114,500 Chinese and 34,000 North Koreans refused repatriation after the cease fire, and 22 American prisoners elected to stay in the DPRK. The US forces in the war zone reached 1,600,000, and we suffered 24,000 KIA, 100,000 wounded, 9,000 MIA, and 2,675 captured and held under brutal conditions in violation of the Geneva Convention. The Korean War cost over $20,000,000,000, and astonishing cost for the time. As the war progressed, the American public became more and more disenchanted with it, and that may well have been a major contributor to the election of the Republican candidate, Dwight D. Eisenhour (USA, Ret.).

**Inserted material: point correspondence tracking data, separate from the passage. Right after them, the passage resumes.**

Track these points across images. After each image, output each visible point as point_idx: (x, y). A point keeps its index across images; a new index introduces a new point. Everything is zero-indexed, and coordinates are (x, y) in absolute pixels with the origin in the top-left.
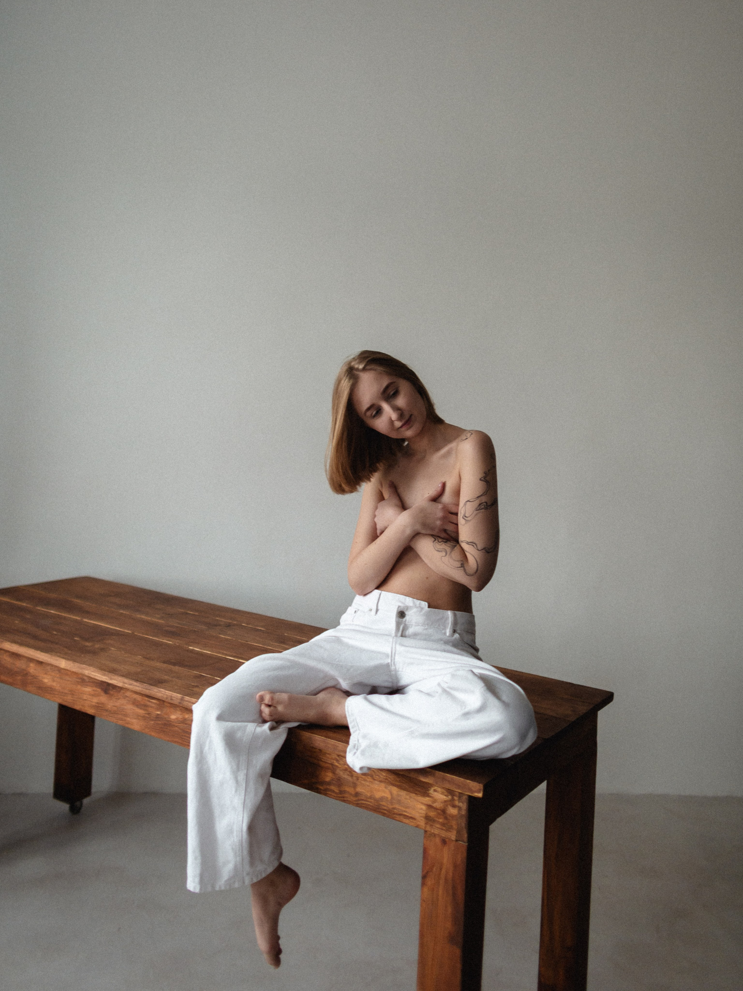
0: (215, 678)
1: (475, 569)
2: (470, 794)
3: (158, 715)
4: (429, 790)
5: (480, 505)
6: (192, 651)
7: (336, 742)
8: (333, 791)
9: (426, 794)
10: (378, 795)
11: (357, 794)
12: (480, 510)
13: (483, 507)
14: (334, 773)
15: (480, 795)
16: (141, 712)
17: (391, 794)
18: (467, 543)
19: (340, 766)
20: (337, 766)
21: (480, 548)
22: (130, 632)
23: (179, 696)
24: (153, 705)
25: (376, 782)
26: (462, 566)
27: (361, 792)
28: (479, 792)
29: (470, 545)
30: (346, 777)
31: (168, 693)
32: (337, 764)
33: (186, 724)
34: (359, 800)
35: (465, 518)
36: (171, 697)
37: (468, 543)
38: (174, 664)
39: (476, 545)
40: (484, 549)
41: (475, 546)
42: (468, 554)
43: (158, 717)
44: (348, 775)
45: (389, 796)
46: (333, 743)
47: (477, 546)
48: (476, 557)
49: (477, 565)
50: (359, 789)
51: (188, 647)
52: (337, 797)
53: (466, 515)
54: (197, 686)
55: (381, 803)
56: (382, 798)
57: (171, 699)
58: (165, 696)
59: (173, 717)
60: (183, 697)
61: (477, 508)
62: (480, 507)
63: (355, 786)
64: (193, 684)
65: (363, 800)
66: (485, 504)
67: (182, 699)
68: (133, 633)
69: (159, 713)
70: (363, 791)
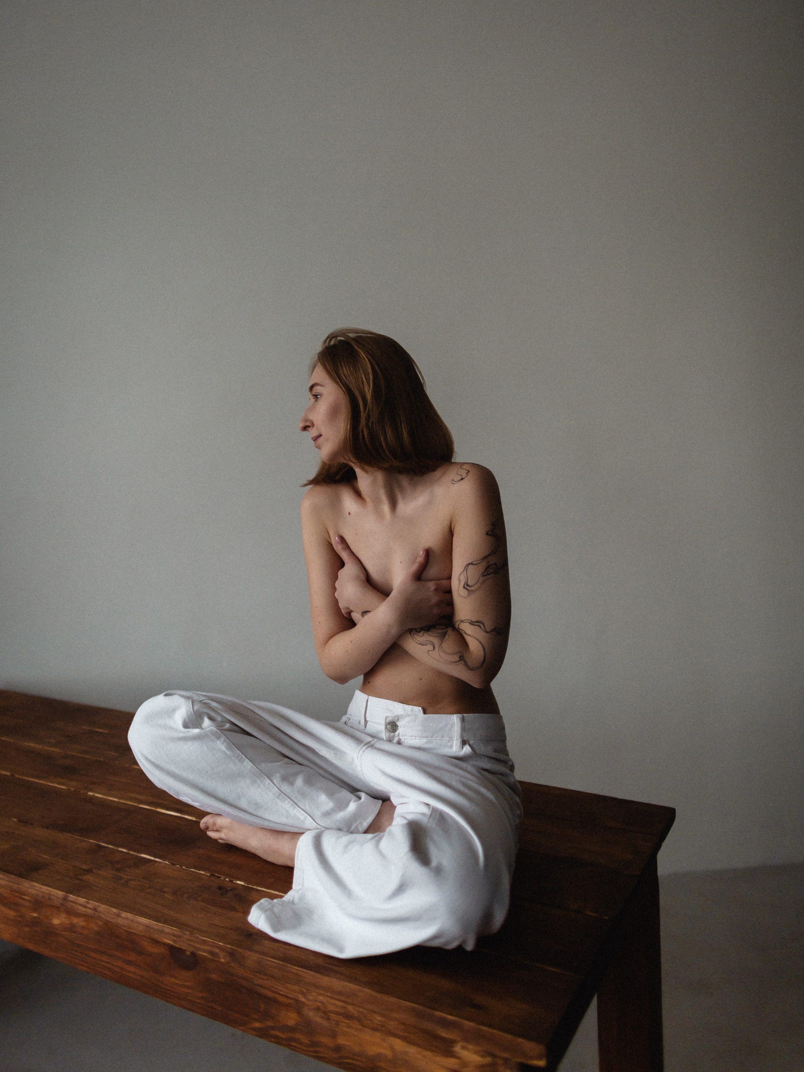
0: (120, 849)
1: (482, 659)
2: (524, 1061)
3: (35, 917)
4: (453, 1047)
5: (487, 568)
6: (92, 799)
7: (299, 970)
8: (301, 1043)
9: (450, 1053)
10: (373, 1050)
11: (338, 1048)
12: (488, 575)
13: (492, 571)
14: (299, 1012)
15: (542, 1063)
16: (11, 914)
17: (392, 1049)
18: (470, 623)
19: (308, 1003)
20: (303, 1003)
21: (488, 630)
22: (8, 774)
23: (60, 894)
24: (27, 904)
25: (367, 1030)
26: (462, 658)
27: (344, 1044)
28: (539, 1058)
29: (475, 625)
30: (319, 1020)
31: (45, 889)
32: (303, 1000)
33: (74, 932)
34: (341, 1058)
35: (468, 588)
36: (50, 894)
37: (472, 623)
38: (63, 828)
39: (483, 624)
40: (494, 630)
41: (482, 626)
42: (469, 639)
43: (35, 922)
44: (322, 1017)
45: (389, 1054)
46: (294, 971)
47: (484, 627)
48: (482, 641)
49: (485, 652)
50: (341, 1041)
51: (87, 793)
52: (306, 1051)
53: (469, 584)
54: (89, 871)
55: (378, 1064)
56: (379, 1056)
57: (50, 899)
58: (41, 894)
59: (56, 921)
60: (66, 896)
61: (484, 572)
62: (488, 572)
63: (334, 1036)
64: (84, 867)
65: (347, 1058)
66: (494, 566)
67: (65, 899)
68: (12, 775)
69: (35, 915)
70: (346, 1043)
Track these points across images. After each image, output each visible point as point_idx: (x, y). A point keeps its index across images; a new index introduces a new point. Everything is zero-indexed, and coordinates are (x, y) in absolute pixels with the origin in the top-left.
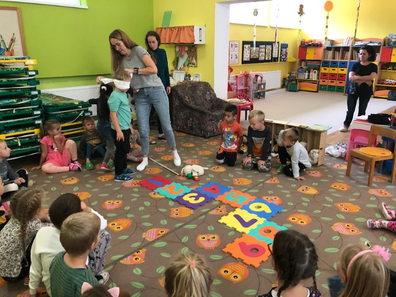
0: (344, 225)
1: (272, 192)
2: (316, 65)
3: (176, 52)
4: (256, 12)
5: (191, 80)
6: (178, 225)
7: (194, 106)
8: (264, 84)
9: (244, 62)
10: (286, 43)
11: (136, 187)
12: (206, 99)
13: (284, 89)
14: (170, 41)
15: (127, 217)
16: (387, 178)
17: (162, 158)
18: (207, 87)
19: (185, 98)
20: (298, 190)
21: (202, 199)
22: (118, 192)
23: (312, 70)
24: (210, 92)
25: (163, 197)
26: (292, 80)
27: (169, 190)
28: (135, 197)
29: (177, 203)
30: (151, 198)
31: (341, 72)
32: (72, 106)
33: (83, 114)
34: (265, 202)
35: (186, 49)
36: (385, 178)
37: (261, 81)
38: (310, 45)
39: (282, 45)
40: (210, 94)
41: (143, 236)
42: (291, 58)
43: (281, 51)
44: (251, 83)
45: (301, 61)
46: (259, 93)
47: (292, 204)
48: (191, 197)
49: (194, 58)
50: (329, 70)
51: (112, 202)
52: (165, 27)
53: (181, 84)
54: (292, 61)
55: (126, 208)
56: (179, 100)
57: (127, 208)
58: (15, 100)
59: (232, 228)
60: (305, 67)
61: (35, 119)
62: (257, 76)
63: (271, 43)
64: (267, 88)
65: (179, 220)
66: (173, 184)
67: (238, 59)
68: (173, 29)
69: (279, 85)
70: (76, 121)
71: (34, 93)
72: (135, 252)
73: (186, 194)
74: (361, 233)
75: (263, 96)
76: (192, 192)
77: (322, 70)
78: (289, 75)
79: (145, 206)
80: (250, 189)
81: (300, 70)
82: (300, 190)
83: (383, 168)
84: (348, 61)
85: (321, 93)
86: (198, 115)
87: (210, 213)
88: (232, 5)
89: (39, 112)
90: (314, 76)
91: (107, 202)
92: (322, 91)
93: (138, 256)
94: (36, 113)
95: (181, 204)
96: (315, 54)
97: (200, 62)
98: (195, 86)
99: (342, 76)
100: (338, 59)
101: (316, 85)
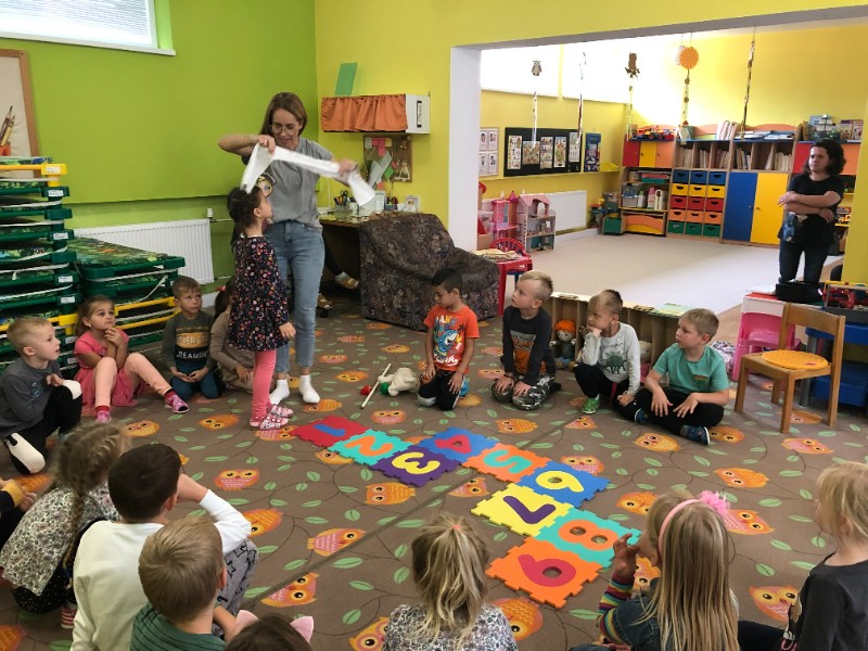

Korean culture is extremely paternalistic and family oriented. Division of the country into North and South has kept families apart now for over fifty years. ROK is still a very authoritarian society, but popular democracy and representative government is well-rooted. ROK has done very well in the global economy, and as a result the standard of living among its citizens is relatively high. Most of the needs of life are being met, and many in the ROK are well-educated, and happy consumers of "luxury" products. Most in the ROK are extremely nationalistic, and their pride in all things Korea is intense. They built a tower on top of a mountain, for instance, so that they could claim to have the highest tower in Asia. The Korean Olympics held in Seoul is still a matter of national pride. Even innocent remarks, that would go un-noted in the West, can insult and send young Koreans to the barricades in protest. A popular American entertainer made what to us would be a casual, playful remark on American television, and she is now personal non-grata to many Koreans. The young have been strongly targeted by DPRK propaganda playing off of the Korean desire for tight family groups. ROK is one of the largest contributors to food and health aid for the starving people of DPRK.

If reunification of Korea were to occur, its likely that ROK would be at least as important to salvaging a terrible situation as West Germany to the East when The Wall came down. Like the DPRK, ROK has as one of its highest goals the reunification of their very much loved country.

BTW, there probably isn't any really effective way to improve the defenses for Seoul. Seoul is within range of DPRK artillery on the DMZ. One in flight, there isn't much anyone can do to keep artillery from doing its worst. Counter-battery fires and airstikes would, of course, immediately take place, but the DPRK tubes are mostly in hardened sites. It might take weeks to silence the guns, and in the meantime Seoul (especially North of the Han River) would take a very severe beating. Seoul is also vulnerable to infantry/armor attack being only 25 miles south of the DMZ. On the other hand that is a kill-zone that has been elaberated on for over fifty years. Terrain features would make it difficult to flank Seoul by going around the kill-zone, so a DPRK advance on Seoul would pretty much have to go through the defensive zone. DPRK casualities would be heavy, though they very well might in some circumstances break through to the Capital ... especially if US relief forces were delayed for very long.

I don't think Kim is likely to try to roll-up the South in the forseeable future, but he has surprised us in the past. The atomic weapons possessed by the DPRK are small in number (3-6, by many estimates), but they have never been tested and the North's delivery capability is at this time still limited. For Kim to use a nuclear device would be suicide for him, and though he may be unpredictable, he is not sucicidal or crazy.